Why doesn't Canon...

Started Sep 24, 2012 | Discussions thread
bobn2 Forum Pro • Posts: 51,489
Re: prove me wrong then ;-)

antoineb wrote:


No, fiction.

(1) Nikon are just way too small to be able to spend the huge sums on a sensor fab.

Of course Nikon can afford a sensor fab. The make the equipment that is used in sensor fabs. They undoubtedly have prototype fabrication labs in the company, simply for development of their photolithography equipment. On the other hand, unless you have a large and reliable throughput, owning your own fab is poor business, which is why many semiconductor companies such as AMD, Broadcom, Lattice, Marvell, Nvidia, Qualcomm, Realtek, Xilinx and Zoran, and in the Image sensor companies, Omnivision, Foveon, Fujifilm, CMOSIS are fabless.

On the other hand Sony is much larger and can afford such fabs

Who do they buy the equipment from? Nikon. Even Sony uses external fab for a sizeable proportion of their sensors.

(2) the sensor-making business is, like I said, very capital-intensive.

Not if you take a sensible fabless route. If you do so, small companies can enter this market. For instance, CMOSIS. Actually, using that route it is very capital unintensive. A few tens of thousands of dollars will get you want you need.

And with very few exceptions it is low-margin. As a result it earns a very low economic return.

Why would any rational management team enter this business if not already in it, if other parts of the business show much higher economic return?

Because you assumptions about the core business are plain wrong.

(3) ALL APS-C and full-frame Nikon sensors "happen to" exactly match the specs of Sony sensors.

In the sense that they are all completely different.
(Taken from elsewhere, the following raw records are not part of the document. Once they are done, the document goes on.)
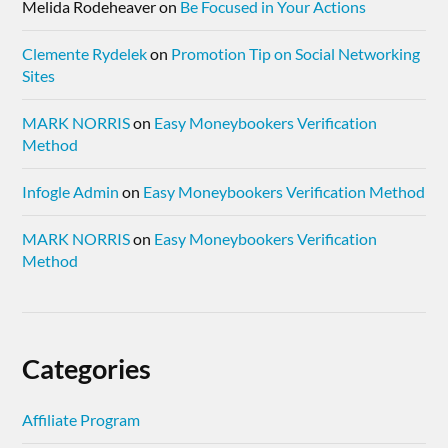
Melida Rodeheaver
on
Be Focused in Your Actions
Clemente Rydelek
on
Promotion Tip on Social Networking
Sites
MARK NORRIS
on
Easy Moneybookers Verification
Method
Infogle Admin
on
Easy Moneybookers Verification Method
MARK NORRIS
on
Easy Moneybookers Verification
Method
Categories
Affiliate Program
In the case of the D3, D3s and D4 sensor there are no Sony sensors that are in any way close to the design and specification. In the case of the D3100 and D3200 although the pixel count is very similar the size and physical arrangement and performance of the sensors is quite different.


(1) Nikon DO clearly have a different in-camera image processing when compared to Sony. The best example was the A900 which produced good IQ at low ISO but then suffered, when the Nikon model using the very same sensor produced great IQ.

It wasn't the very same sensor. It was a different Sony sensor - same design and pixel count but including the pixel level improvements Sony made going from the original IMX021 (APS-C) and IMX028 (FF) to the IMX038 sensor used in the D90. The D3X shows precisely the same improvement over the A900 as the D90 did over the D300.

Note that since then Sony have learned a lot, as the NEX-7 shows for example.

(2) However, like I just said, this is most likely NOT on-chip, but in-camera. Doing otherwise would mean that Sony would have to tweak the production of these sensors and have shorter runs to Nikon's tastes - this would kill the economics.

This ignores the fact that these are digital output sensors. There is no 'in camera' tweaking to be done. The limit of analog improvement is better conditioning of the power supplies.

(3) you make fun of a Nikon purportedly getting Sony to print "Nikon" on the sensor board just to please a couple techie sites that take camaras apart.

The point you're missing here, is that when these sites chance on some bigger info, that info gets used by generalist media.

Nikon marketing is clearly working very hard at telling the world that the chips are Nikon's own design - even though if you read carefully you'll note that they are never very clear of definitive on this; and that's before we mention the fact that in the past they claimed "Nikon design" before having to back down when the chips showed a "Sony" label.

It makes perfect sense to me that, given the marketing dollars spent, Nikon would make sure they don't look ridiculous again and thus ask Sony to please print "Nikon" on the sensor boards - the cost of this is very marginal compared to their A&P spend (remember the huge marketing campaigns for the "1" pre-Christmas 2011?)

It isn't on the 'sensor board' - it's on the chip - a chip designed completely differently from the Sony one. So what we are being asked to believe is that Sony completely redesigned the chip and printed 'Nikon' on it just to fool people. Why didn't they do it for the D800, a much higher status sensor? It is a totally absurd proposition, put forward by a few people on this forum because they can't stand the idea that Nikon can design a sensor. Why would they not be able to? They design and make the equipment used to make the sensors and it isn't hard to hire electronic engineers with the expertise needed. The simplest explanation of what is observed is that nikon has a sensor design tea working for it, and this tallies with their patents in the area, which even allow one to find out the names of the team members.

I'm not sure why you'd want to waste the time and effort fabricating such a silly post, and why I'e just wasted the time responding to it.